Rube Goldberg Physics Competition
TIM GANNON PHOTO | Aakash Ghandi starts up his team's Rube Goldberg project. His team, called Dream Team, took first place in the Smart Physics class category at the second annual Rube Goldberg Competition at Riverhead High School Friday.

Last year, their goal was to water a plant. This year, it was to inflate and pop a balloon.

Sounds simple, but not when those are the goals of a Rube Goldberg contest.

Physics students in Riverhead High School competed in the second annual Rube Goldberg competition Friday, where blowing up and popping that balloon, in at least 15 steps, was the goal.

So rather than simply blowing up a balloon and popping it, the routine went more like this:

“…mouse trap snaps back, pulls string back; block of wood falls over; pound weight falls down, pulls on compressor’s lever, balloon inflates, hits needles, pops.”

That was the condensed version of the project from the team called “A Fork in the Garbage Disposal.”

There were a total of 26 steps in the whole thing, team member Gabi Escallier said.

A Fork in the Garbage Disposal, comprised of Gabi, Sameer Anand, Ryan Koebrl, Melissa Kujawski, Amanda Commuins, took first place in the Regents Physics category.

Air compressors or pumps were used in several projects to inflate the balloons.

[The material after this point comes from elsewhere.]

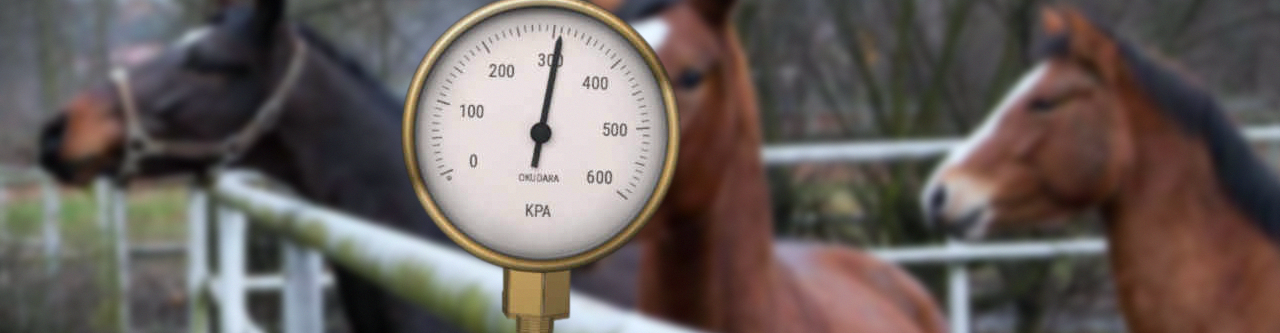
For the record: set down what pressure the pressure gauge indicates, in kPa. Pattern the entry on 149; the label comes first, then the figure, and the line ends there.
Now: 310
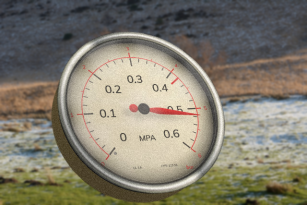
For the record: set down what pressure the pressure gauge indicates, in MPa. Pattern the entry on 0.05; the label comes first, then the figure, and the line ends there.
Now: 0.52
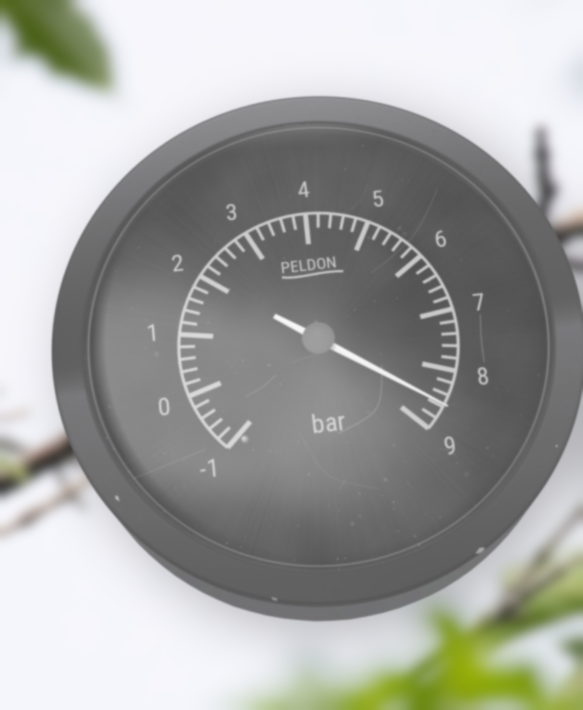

But others used chemical methods.

In the “Dream Team” project, a balloon filled with water is lifted into a vase filled with Alka-Seltzer, which causes the balloon to inflate and be popped by some nails lurking above it, according to team member Aakash Ghandi.

That team, comprised of Aakash, Noah Markewitz, Anthony Antunes, Ryan Diresta, and Nick Cuhna, took first place in the Smart Physics category.

The judges were Dr. Sean Bentley of Adelphi University and Long Island Science Center instructors Leila Makdisi and Judy Isbitiren.

Dr. Bentley got the district the grant that created the Smart Physics program last year, according to physics teacher Greg Wallace, who coordinates the contest with fellow teachers Brian Cunningham and Kim Skinner.

Last year, two Riverhead students finished second and third in the regional Rube Goldberg competition. Mr. Wallace said he believes about six students will compete in the regional competition in February at the Cradle of Aviation Museum in Garden City.

Ms. Makdisi described what the judges were looking for.

“We’re looking for creativity, how it moves, if it’s easy to see, and if it’s in the spirt of Rube Goldberg, using everyday materials to do sought of strange things,” she said.

And how’d they do?

“There were some pretty cool ones,” she said.

As with last year’s competition, there were a lot of mouse traps, Hot Wheels tracks and ping pong balls at the high school.

“This is, like, all scrap stuff we found in the garage,” student Meiko Vail said of her team’s project.